If a utility publishes a priority list it will catch hell from business and residential customers, politicians and the like. No one will be happy if they are not near the top of the list. Estimates are dangerous too, especially if the utility is trying to save money on overtime and other expenses. Much better from a utility’s standpoint to remain vague, emphasize how terrible conditions are and how hard everybody is working. Then after a particular crisis is over, you spend money that should be going towards better equipment and more personnel, on self-congratulatory ads and on wining and dining members of the Public Utilities Commission so your next rate increase can go through expeditiously.

What i want to know, in situations like this, is why the company can’t simply decide not to issue any bills at all for a month, and then bill everyone for their actual (rather than estimated) usage the following month.

I guess it’s possible that the company might not have enough cash reserves to run for a month without billing. Ayone know anything about the typical operating reserves of a large power company?

I can think of two reasons why holding off on billing customers for a month would be a bad idea. You’ve already mentioned one; it would wreak havoc with the balance books, and shareholders do not like things like that.

The second reason is if they were to skip billing for one month and apply the charges the next month, then those customers who have power would be hit hard. Now instead of dealing with complaints from just people without power, they would be dealing with complaints from all their customers.

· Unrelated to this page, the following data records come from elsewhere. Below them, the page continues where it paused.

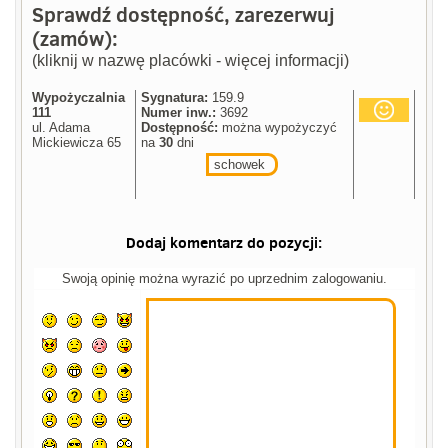
Sprawdź dostępność, zarezerwuj
(zamów):
(kliknij w nazwę placówki - więcej informacji)
Wypożyczalnia
Sygnatura:
159.9
111
Numer inw.:
3692
ul. Adama
Dostępność:
można wypożyczyć
Mickiewicza 65
na
30
dni
schowek
Dodaj komentarz do pozycji:
Swoją opinię można wyrazić po uprzednim zalogowaniu.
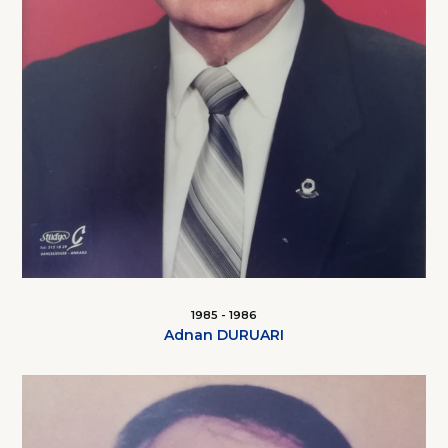
1985 - 1986
Adnan DURUARI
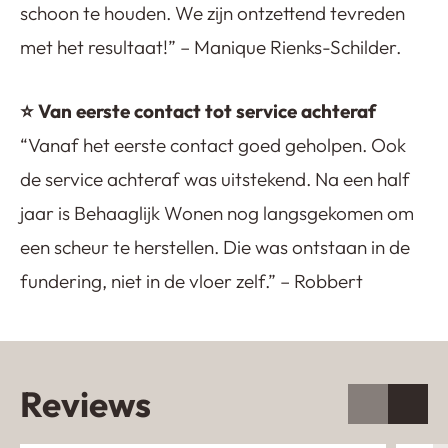
schoon te houden. We zijn ontzettend tevreden
met het resultaat!” – Manique Rienks-Schilder.
⭐ Van eerste contact tot service achteraf
“Vanaf het eerste contact goed geholpen. Ook
de service achteraf was uitstekend. Na een half
jaar is Behaaglijk Wonen nog langsgekomen om
een scheur te herstellen. Die was ontstaan in de
fundering, niet in de vloer zelf.” – Robbert
Reviews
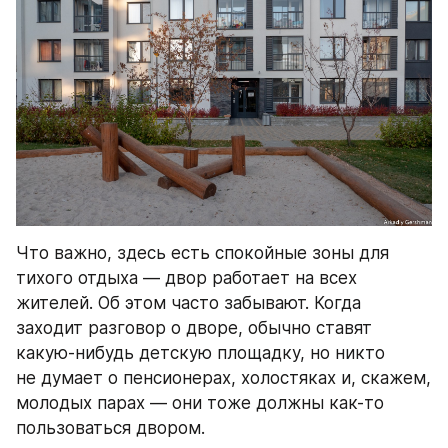
Что важно, здесь есть спокойные зоны для 
тихого отдыха — двор работает на всех 
жителей. Об этом часто забывают. Когда 
заходит разговор о дворе, обычно ставят 
какую-нибудь детскую площадку, но никто 
не думает о пенсионерах, холостяках и, скажем, 
молодых парах — они тоже должны как-то 
пользоваться двором.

No, better to just piss off some customers than all of them.

But this is a bit of a moot point as Gangster Octopus pointed out, when calculating the estimated bill, FPL will take into account the days where there is no power.

I can understand not wanting to do it if the result would literally be not having enough operating capital on hand. But if the result was merely a temporary shift in the balacne books, and normality were restored with the following month’s bills, then i don’t see where the problem would be.

I don’t quite get the problem. Presumably, customers would have an idea of how much money needed to be put aside for this month’s bill, and could then add it to the money required for next month’s electrivity usage, and pay a two month bill. It’s not like anyone will actually be paying out more money than they otherwise would have.

How would anyone be “hit hard”? They would be paying out exactly the same amount of moeny over that two motn period, only in one single check instead of two sepearate checks.